Hurray for those who hate their internet connection as the government*coughs*
[long overdue}*cough* has finally decided to take action.
CYBERJAYA: The Government has directed the Malaysian Communications and Multimedia Commission (SKMM) to study the reasons behind the high cost of providing Information Technology (IT) services in the country.
Information, Communications, Culture and Arts Minister Datuk Seri Dr Rais Yatim said there were numerous complaints on how expensive it was to obtain IT services here, while the quality -- particularly connection availability and speed -- was not up to expectation.
“The Government would also like to know why the cost for IT services is high in Malaysia.
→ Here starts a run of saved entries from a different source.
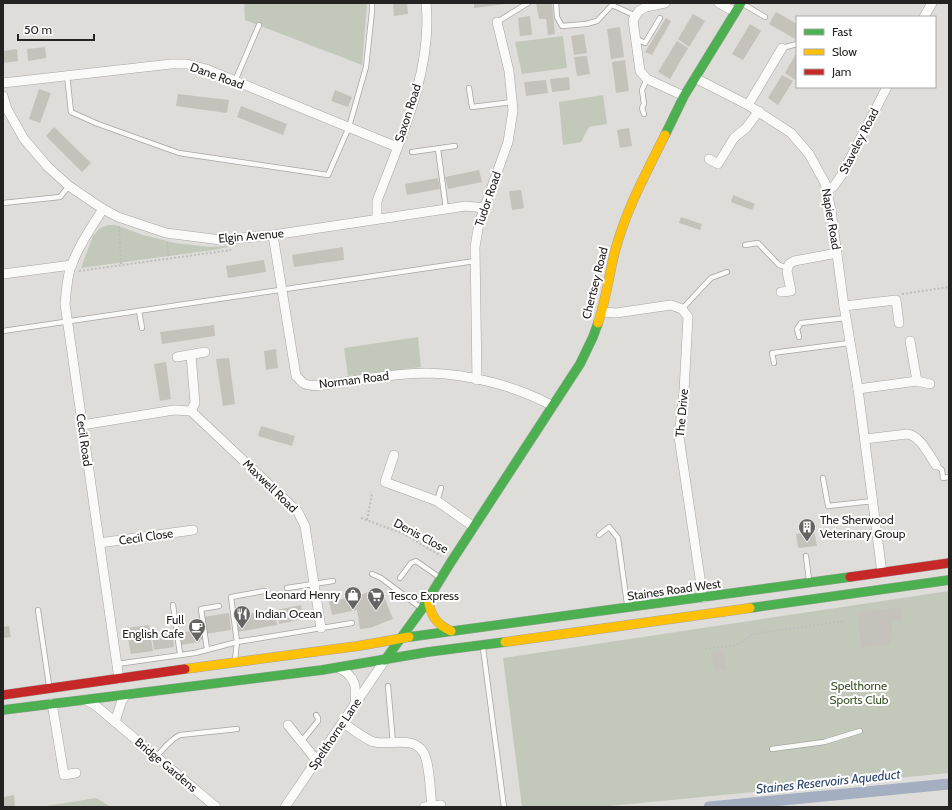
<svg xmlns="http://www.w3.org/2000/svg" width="952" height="810" viewBox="0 0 952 810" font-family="Cabin,sans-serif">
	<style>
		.green { fill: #c2c9bb }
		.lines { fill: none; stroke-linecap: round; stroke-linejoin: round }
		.canal { stroke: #a4afc1; stroke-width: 11 }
		.building { fill: #c5c2bb }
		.lane-casing { stroke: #a6a5a3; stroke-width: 6 }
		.street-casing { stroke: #a6a5a3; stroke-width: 10 }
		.fast-casing { stroke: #a6a5a3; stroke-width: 10 }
		.slow-casing { stroke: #a6a5a3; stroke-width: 10 }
		.jam-casing { stroke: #a6a5a3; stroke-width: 10 }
		.path { stroke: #bebebd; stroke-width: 2; stroke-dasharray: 2 2; stroke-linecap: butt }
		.lane { stroke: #fafaf9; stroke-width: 4.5 }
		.street { stroke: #fafaf9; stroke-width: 9 }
		.fast { stroke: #4caf50; stroke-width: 9 }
		.slow { stroke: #ffc107; stroke-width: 9 }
		.jam { stroke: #c62828; stroke-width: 9 }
		.labels { text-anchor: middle; stroke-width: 4; stroke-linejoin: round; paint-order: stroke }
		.street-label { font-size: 12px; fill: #242321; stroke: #fff }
		.poi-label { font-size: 12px; fill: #242321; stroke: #fff; text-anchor: start }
		.park-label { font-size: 12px; fill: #385024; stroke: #fff }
		.water-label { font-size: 13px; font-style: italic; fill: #2e456e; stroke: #fff }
	</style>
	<rect width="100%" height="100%" fill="#dfddda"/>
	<g class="green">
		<polygon points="244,3 367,3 362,65 245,20"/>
		<polygon points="563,36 567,68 522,74 515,42"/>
		<polygon points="603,95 607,124 589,127 581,142 563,145 559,102"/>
		<polygon points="108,225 116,225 143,235 175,243 211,247 239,245 213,250 81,268 93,236 100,228"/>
		<polygon points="418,337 421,367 348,376 344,348"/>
		<polygon points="949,591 949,773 599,807 522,807 503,658"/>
		<polygon points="96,798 111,807 40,807"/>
	</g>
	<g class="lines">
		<polyline class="canal" points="709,807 949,784"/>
	</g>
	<g class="building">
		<polygon points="393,3 407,3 408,14 394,16"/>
		<polygon points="474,3 506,3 506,4 474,8"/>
		<polygon points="536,3 552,3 555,34 548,35 546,19 539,19"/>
		<polygon points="776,12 797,24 797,40 769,24"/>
		<polygon points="693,14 705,21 689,47 678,39"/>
		<polygon points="530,16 532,35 520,36 518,18"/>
		<polygon points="666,18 671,21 652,55 645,52"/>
		<polygon points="750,24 761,31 743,60 732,54"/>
		<polygon points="620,27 624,57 611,59 607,29"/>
		<polygon points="584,34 587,53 574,55 571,36"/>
		<polygon points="677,41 688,48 670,79 658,72"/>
		<polygon points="45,47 46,58 28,61 27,49"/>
		<polygon points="17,49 18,61 3,63 3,51"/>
		<polygon points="797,52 797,76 795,80 785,73"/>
		<polygon points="587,56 590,74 577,76 574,57"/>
		<polygon points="625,60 629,91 616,93 612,62"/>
		<polygon points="782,75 793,81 778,105 768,98"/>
		<polygon points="569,77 570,90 552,92 550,79"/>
		<polygon points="546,80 548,93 526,96 524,82"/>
		<polygon points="39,89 51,93 40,123 29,119"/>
		<polygon points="335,90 352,97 348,107 331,101"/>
		<polygon points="178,94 229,100 227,113 176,106"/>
		<polygon points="241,106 287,124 283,135 237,117"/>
		<polygon points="54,127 91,163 82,172 46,136"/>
		<polygon points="629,128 632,146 620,148 617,130"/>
		<polygon points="479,170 482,182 448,189 445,177"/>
		<polygon points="438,178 440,189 407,195 405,184"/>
		<polygon points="521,190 524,208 512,210 509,191"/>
		<polygon points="733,195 755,204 752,210 731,202"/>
		<polygon points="681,217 702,224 700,230 679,223"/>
		<polygon points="343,247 344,260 294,267 292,255"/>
		<polygon points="264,260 266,272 228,278 226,266"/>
		<polygon points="214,325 215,336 162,344 160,332"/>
		<polygon points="276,349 278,368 266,370 264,351"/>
		<polygon points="229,358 235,404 223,406 216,359"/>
		<polygon points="166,362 171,399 160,401 154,364"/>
		<polygon points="261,426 295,436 292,446 258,436"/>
		<polygon points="814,531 817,546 798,548 796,534"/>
		<polygon points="358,587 361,595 373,590 375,594 382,592 393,619 370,628 360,629 357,610 332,615 329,601 355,597 354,588"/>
		<polygon points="301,605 303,619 279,624 277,610"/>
		<polygon points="901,607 902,620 891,621 893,638 890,638 891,644 861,648 857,613"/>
		<polygon points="274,610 277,625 237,632 234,616"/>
		<polygon points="229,613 231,630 205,634 203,617"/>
		<polygon points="197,624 201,624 203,639 200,640 200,642 181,645 179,633 198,630"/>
		<polygon points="149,625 153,651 131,654 126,628"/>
		<polygon points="9,626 11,637 3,638 3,627"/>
		<polygon points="172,633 174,647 154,650 152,636"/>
		<polygon points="723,649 726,670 715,671 711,651"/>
		<polygon points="14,795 15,807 3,807 3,797"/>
	</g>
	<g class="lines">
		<g class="lane-casing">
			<g id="lane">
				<polyline points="556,3 557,17 562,26 586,24 597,21 612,5 636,16"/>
				<polyline points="743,4 765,17"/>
				<polyline points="497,22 528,3"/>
				<polyline points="637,39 645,43 660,18"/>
				<polyline points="782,48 797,44"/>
				<polyline points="67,75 71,112 98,124 179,153 328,175 349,127 366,67 372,11 372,3"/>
				<polyline points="235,81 259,25"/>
				<polyline points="469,88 472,107 512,102"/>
				<polyline points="644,114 642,108 644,104 642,90 647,79"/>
				<polyline points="438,149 446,209"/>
				<polyline points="412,152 455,146"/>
				<polyline points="3,203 60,197 69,186"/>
				<polyline points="745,245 758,243 779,265 788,268"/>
				<polyline points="682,309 711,278 727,272"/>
				<polyline points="139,311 142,328"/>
				<polyline points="3,331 475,261"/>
				<polyline points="799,337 797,329 801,323 845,318"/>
				<polyline points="774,363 772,353 849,343"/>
				<polyline points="936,465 942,470 943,478 949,477"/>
				<polyline points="823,478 828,506 873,501"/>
				<polyline points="437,501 441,488"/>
				<polyline points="599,535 609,527 618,538 627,604"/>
				<polyline points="806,556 809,580"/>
				<polyline points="372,574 381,578 421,608"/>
				<polyline points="400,578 411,563 416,561 439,577"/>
				<polyline points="287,588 333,581"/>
				<polyline points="173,605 180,654"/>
				<polyline points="38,610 49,685"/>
				<polyline points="483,648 504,807"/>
				<polyline points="207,649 201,609 219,606"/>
				<polyline points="235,660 237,642 231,597 264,591"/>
				<polyline points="117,664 195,653 237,642 352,623"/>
				<polyline points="388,686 393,743"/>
				<polyline points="301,742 318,721 318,718 316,715"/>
				<polyline points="772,749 824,742 860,731"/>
				<path d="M156 757C164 749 169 740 180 735L237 729"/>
			</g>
		</g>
		<g class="street-casing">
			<g id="street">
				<polyline points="665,3 646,7 639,11 633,20 640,71 647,79 684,96"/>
				<polyline points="719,3 735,12"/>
				<polyline points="924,17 932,3"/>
				<polyline points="695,78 748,105 791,133 809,154 825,183 831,210 844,306 858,389 882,573"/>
				<polyline points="3,83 171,64 187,64 206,69 397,147"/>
				<polyline points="3,96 7,109 24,139 48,167 69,186 103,209 118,217 166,233 221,240 273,235 466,206 484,208"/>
				<polyline points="748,105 782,48"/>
				<polyline points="709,159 718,164 734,138 746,128 759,111"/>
				<polyline points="827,191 834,186 841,176 887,87"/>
				<path d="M103 209C91 228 75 251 69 273 67 283 66 293 65 304L119 679"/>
				<path d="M377 219V201C400 140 433 70 426 3"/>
				<path d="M273 235 296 376C299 378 302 383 305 384 313 388 336 383 345 382 372 378 400 373 427 373 470 374 516 386 553 406"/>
				<polyline points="3,274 72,265"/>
				<polyline points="781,292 791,291 787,271 789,264 794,261 837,253"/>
				<polyline points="844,306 896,300 899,323"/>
				<polyline points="602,312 616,313 671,305 682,309 688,317 684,391 679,437 703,598"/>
				<polyline points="910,341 917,381 930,384"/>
				<polyline points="177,357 205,352"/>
				<polyline points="477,380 475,247 479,223 508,142 513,110 509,71 497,22"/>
				<polyline points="858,389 917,381"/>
				<polyline points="191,411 195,403 191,355"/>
				<polyline points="82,425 174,410 191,411 298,512 305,526 321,628"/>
				<path d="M865 439 907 434C921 436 928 454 936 465"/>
				<polyline points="394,455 385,482 437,501 474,527"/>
				<polyline points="99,543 193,530"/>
				<path d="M339 668C355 676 357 686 355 703"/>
				<polyline points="86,700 95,705 216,807"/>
				<polyline points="52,703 64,775 76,773"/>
				<polyline points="115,722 122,700 127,694"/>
				<path d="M343 723C353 729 363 738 374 742 390 746 413 735 423 752 430 762 430 793 432 806"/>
				<polyline points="288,725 317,761"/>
				<polyline points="285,807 385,660"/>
				<polyline points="424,807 441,805"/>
			</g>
		</g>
		<g class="fast-casing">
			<g id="fast">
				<polyline points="665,135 684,96 741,3"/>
				<polyline points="750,608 949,580"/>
				<polyline points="409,637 850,577"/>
				<polyline points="385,660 422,609 451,562 580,364 593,337 598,323"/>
				<polyline points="3,710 322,670 428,652 505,642"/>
			</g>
		</g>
		<g class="slow-casing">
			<g id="slow">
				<path d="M598 323C606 300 609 275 615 251 626 210 646 173 665 135"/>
				<path d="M428 598C430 615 436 624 451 631"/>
				<polyline points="505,642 750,608"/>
				<polyline points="185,669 358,646 409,637"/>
			</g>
		</g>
		<g class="jam-casing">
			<g id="jam">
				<polyline points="850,577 949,563"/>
				<polyline points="3,695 185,669"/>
			</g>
		</g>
		<g class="path">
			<polyline points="119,226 121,265"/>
			<polyline points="167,242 169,258"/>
			<polyline points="79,271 231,250"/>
			<polyline points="902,294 949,287"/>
			<polyline points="361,518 404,534 441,556"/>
			<polyline points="367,520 372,494"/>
			<polyline points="705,649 736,645 754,634 844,621"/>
		</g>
		<use href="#lane" class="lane"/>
		<use href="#street" class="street"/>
		<use href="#fast" class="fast"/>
		<use href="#slow" class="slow"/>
		<use href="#jam" class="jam"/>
	</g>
	<defs>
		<g id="building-pin" transform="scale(0.9)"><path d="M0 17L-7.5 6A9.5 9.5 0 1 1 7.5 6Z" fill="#656462" stroke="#fff"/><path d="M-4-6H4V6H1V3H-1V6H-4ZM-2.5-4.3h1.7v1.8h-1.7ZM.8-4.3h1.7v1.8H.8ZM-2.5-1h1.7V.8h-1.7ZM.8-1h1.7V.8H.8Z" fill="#fff"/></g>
		<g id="shop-pin" transform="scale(0.9)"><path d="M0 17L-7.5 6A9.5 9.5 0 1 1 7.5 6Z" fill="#656462" stroke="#fff"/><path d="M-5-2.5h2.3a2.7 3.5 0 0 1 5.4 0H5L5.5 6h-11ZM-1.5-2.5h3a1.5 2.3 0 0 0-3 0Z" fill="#fff"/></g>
		<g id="supermarket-pin" transform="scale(0.9)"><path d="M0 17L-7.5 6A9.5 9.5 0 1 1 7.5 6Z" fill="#656462" stroke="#fff"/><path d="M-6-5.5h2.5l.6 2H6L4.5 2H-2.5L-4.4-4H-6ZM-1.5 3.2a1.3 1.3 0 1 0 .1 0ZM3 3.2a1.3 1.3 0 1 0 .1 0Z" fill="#fff"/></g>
		<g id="restaurant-pin" transform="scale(0.9)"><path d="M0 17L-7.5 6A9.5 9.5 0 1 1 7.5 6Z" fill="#656462" stroke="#fff"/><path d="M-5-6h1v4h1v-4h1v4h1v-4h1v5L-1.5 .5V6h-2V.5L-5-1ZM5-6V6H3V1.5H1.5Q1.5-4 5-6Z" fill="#fff"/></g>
		<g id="cafe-pin" transform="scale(0.9)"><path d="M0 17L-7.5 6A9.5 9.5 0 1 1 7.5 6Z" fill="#656462" stroke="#fff"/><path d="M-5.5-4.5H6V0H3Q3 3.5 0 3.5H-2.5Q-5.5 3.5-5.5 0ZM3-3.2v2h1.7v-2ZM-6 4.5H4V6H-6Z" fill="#fff"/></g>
	</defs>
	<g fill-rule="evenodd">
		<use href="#building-pin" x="807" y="527"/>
		<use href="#shop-pin" x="353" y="595"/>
		<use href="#supermarket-pin" x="376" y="596"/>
		<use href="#restaurant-pin" x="242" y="614"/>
		<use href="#cafe-pin" x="197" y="627"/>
	</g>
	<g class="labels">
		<g class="street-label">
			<text transform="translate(217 76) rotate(20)" y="4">Dane Road</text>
			<text transform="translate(408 113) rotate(-72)" y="4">Saxon Road</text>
			<text transform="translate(859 141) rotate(-63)" y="4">Staveley Road</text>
			<text transform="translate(488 199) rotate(-71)" y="4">Tudor Road</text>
			<text transform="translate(831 219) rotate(80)" y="4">Napier Road</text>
			<text transform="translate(251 236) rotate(-5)" y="4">Elgin Avenue</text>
			<text transform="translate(595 283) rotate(-76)" y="4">Chertsey Road</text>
			<text transform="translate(354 380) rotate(-7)" y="4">Norman Road</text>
			<text transform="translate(682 413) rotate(-85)" y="4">The Drive</text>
			<text transform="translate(84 440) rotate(82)" y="4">Cecil Road</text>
			<text transform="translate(270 486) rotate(44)" y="4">Maxwell Road</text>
			<text transform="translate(421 536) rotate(28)" y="4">Denis Close</text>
			<text transform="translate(146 537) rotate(-8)" y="4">Cecil Close</text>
			<text transform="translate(674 590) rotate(-8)" y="4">Staines Road West</text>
			<text transform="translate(335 734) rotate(-56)" y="4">Spelthorne Lane</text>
			<text transform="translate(166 765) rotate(40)" y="4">Bridge Gardens</text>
		</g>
		<g class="poi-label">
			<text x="820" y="524">The Sherwood<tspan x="820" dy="14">Veterinary Group</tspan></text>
			<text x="340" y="599" text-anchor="end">Leonard Henry</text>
			<text x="389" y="600">Tesco Express</text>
			<text x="255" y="618">Indian Ocean</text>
			<text x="184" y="624" text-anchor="end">Full<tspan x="184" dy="14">English Cafe</tspan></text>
		</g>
		<g class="park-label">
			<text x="859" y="690">Spelthorne<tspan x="859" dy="14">Sports Club</tspan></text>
		</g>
		<g class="water-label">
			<text transform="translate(828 781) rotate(-6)" y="5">Staines Reservoirs Aqueduct</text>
		</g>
	</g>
	<rect width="952" height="810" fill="none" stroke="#242321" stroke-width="8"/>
	<rect x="796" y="16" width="140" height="72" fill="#ffffff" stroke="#a7a7a6"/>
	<rect x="804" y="29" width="20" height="6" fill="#4caf50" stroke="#a7a7a6"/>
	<text x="832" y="36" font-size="12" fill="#242321">Fast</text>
	<rect x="804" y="49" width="20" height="6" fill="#ffc107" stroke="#a7a7a6"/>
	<text x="832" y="56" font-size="12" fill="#242321">Slow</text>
	<rect x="804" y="69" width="20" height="6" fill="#c62828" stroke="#a7a7a6"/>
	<text x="832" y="76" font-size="12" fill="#242321">Jam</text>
	<path d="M18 34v6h76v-6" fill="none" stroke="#242321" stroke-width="2"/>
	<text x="24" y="34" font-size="12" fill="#242321" stroke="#ffffff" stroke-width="3" paint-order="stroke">50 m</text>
</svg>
Consumers’ main grouse is that they are charged more compared with users in other countries but the quality of service is not up to mark.
“We want to know how it (the cost) can be brought down and at the same time improve on the quality,” he told reporters after a briefing at the SKMM on Wednesday.
Rais said SKMM must also see to it that providers deliver what they promised consumers, adding that if a provider promised Internet surfing speeds of 10Mb (megabits) per second, the public should not be experiencing a “slow as tortoise service at one or two megabits.”
He said providers whose services failed to meet expectation must be dealt with, adding this was where the Commission, as the enforcement authority, should play its role to ensure the public was not shortchaged,
Rais said efforts must be taken to close the digital gap between rural and urban areas, adding that fixed telephone line providers must expedite the laying of optical fibre cables so that people in districts and kampungs (villages) could also enjoy Internet service.
On another matter, the minister said 11 cases related to violations committed in cyberspace had been to court, adding the nature of cases included sending lewd and vulgar SMSes and e-mail, and comments insulting the Sultan of Perak.
He said there were a “good number of cases” that had been brought to the Attorney-General’s Chambers and the Commission would leave it to the A-G to decide whether or not prosecute the offenders.
Rais reminded the Commission of its responsibility to ensure that all cyberspace users in the country follow laws and regulations, adding it should not hesitate to take action against violators.
“I must however stress that we are not practising censorship but there are laws that need to be respected and adhered to.
“The public’s interest and safety, as well as the country’s security, need to be looked after and that is why the Commission must do its job to see to it that users follow guidelines,” he said.